A method comparison study was undertaken to investigate the effects of water addition on flow and shear properties of a family of standard materials; this family of binary mixtures of materials was created to span a wide range of flow properties, from cohesive to free flowing. Various characterization methods were employed in this study, including an avalanching tester, called the Gravitational Displacement Rheometer (GDR), a rotational shear cell, compressibility tester and dynamic flow properties characterization suite of FT4 Powder Rheometer.
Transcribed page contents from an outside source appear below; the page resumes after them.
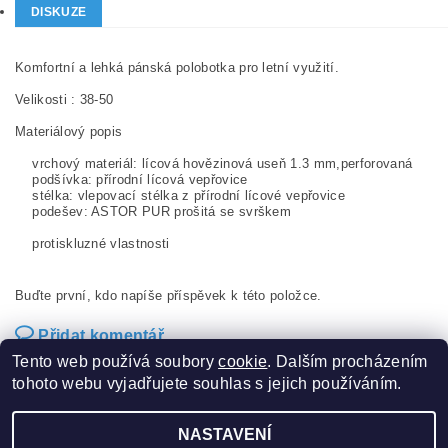
DISKUZE
Komfortní a lehká pánská polobotka pro letní využití.
Velikosti : 38-50
Materiálový popis
vrchový materiál: lícová hovězinová useň 1.3 mm,perforovaná
podšívka: přírodní lícová vepřovice
stélka: vlepovací stélka z přírodní lícové vepřovice
podešev: ASTOR PUR prošitá se svrškem
protiskluzné vlastnosti
Buďte první, kdo napíše příspěvek k této položce.
Přidat komentář
Tento web používá soubory
cookie
. Dalším procházením
tohoto webu vyjadřujete souhlas s jejich používáním.
NASTAVENÍ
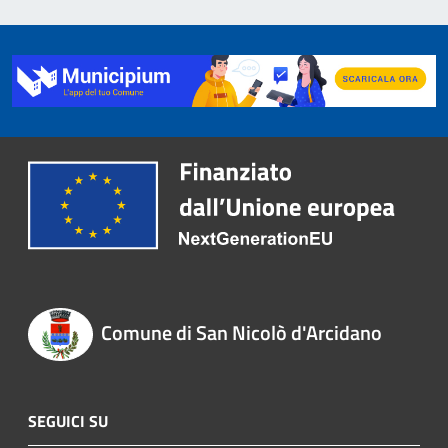
Comune di San Nicolò d'Arcidano
SEGUICI SU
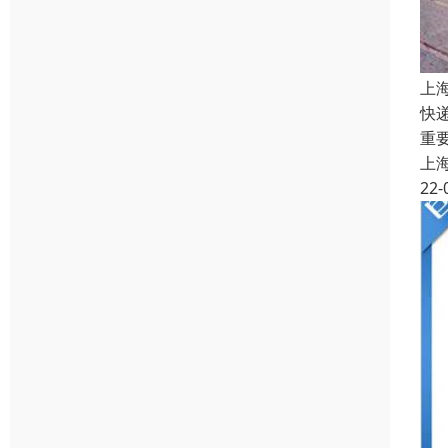
上
快
重
上
22-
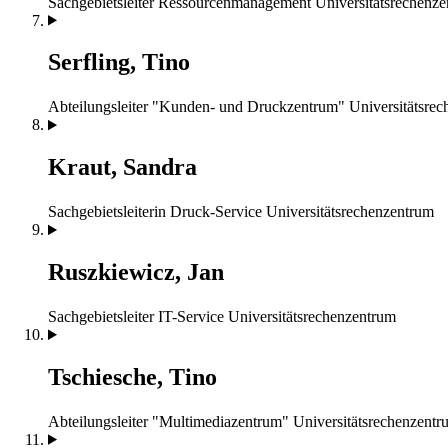
Sachgebietsleiter Ressourcenmanagement
Universitätsrechenz
Serfling, Tino
Abteilungsleiter "Kunden- und Druckzentrum"
Universitätsre
Kraut, Sandra
Sachgebietsleiterin Druck-Service
Universitätsrechenzentrum
Ruszkiewicz, Jan
Sachgebietsleiter IT-Service
Universitätsrechenzentrum
Tschiesche, Tino
Abteilungsleiter "Multimediazentrum"
Universitätsrechenzentr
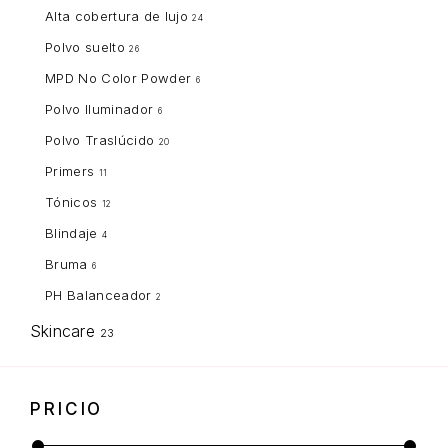
Alta cobertura de lujo
24
Polvo suelto
26
MPD No Color Powder
6
Polvo Iluminador
6
Polvo Traslúcido
20
Primers
11
Tónicos
12
Blindaje
4
Bruma
6
PH Balanceador
2
Skincare
23
PRICIO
The study determined that addition of water to studied materials affected the shear and flow properties of those materials in a very different manner, suggesting that water facilitated formation of particles structures in the blends.
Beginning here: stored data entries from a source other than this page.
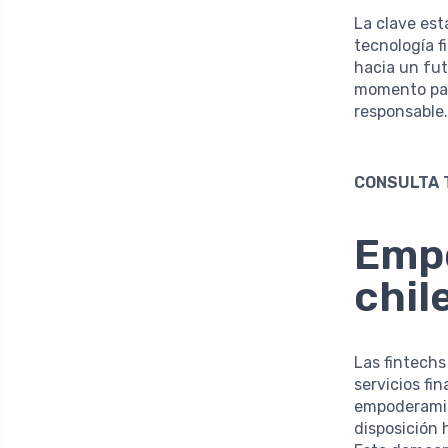
La clave est
tecnología f
hacia un fu
momento par
responsable
CONSULTA 
Empo
chil
Las fintech
servicios fi
empoderamie
disposición 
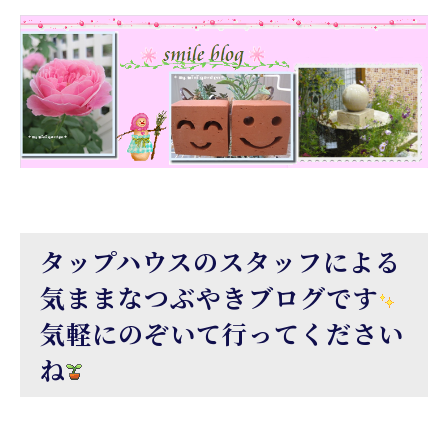
タップハウスのスタッフによる
気ままなつぶやきブログです
気軽にのぞいて行ってください
ね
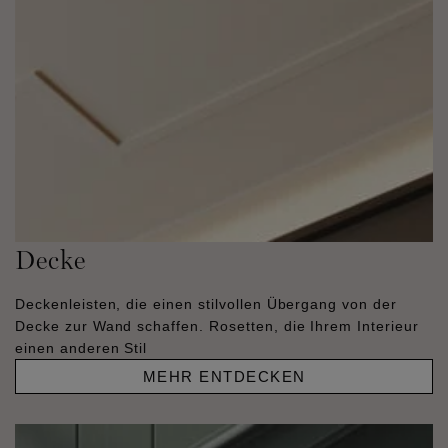
Decke
Deckenleisten, die einen stilvollen Übergang von der
Decke zur Wand schaffen. Rosetten, die Ihrem Interieur
einen anderen Stil
MEHR ENTDECKEN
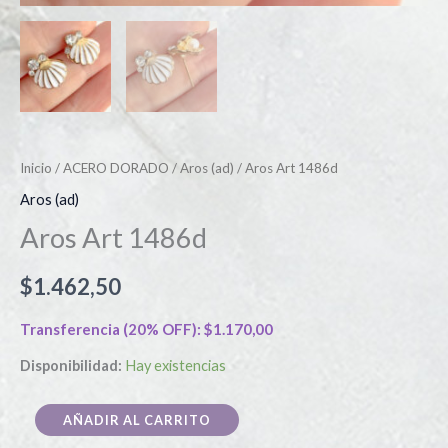
Inicio
/
ACERO DORADO
/
Aros (ad)
/ Aros Art 1486d
Aros (ad)
Aros Art 1486d
$
1.462,50
Transferencia (20% OFF):
$
1.170,00
Disponibilidad:
Hay existencias
AÑADIR AL CARRITO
In addition, a study was performed to investigate how densities obtained from these various characterization methods compare. It was found that the densities of the powders tested in most unconfined flow regime methods had a near-perfect linear correlation with one another, suggesting that there exists a critical ?dilated? density value that is independent of the measurement method and can be considered a material property. The densities of the powders in consolidated state correlated poorly, especially for the methods where consolidation mechanisms were not tightly controlled (i.e. tapping). Examination of densities as a function of applied normal stress in the shear cell revealed that this relationship tends to be more linear for the powders that are free flowing and more quadratic for the materials that are cohesive; suggesting a measurement of the entrapped air content in a powder to be of critical importance to flow properties evaluation.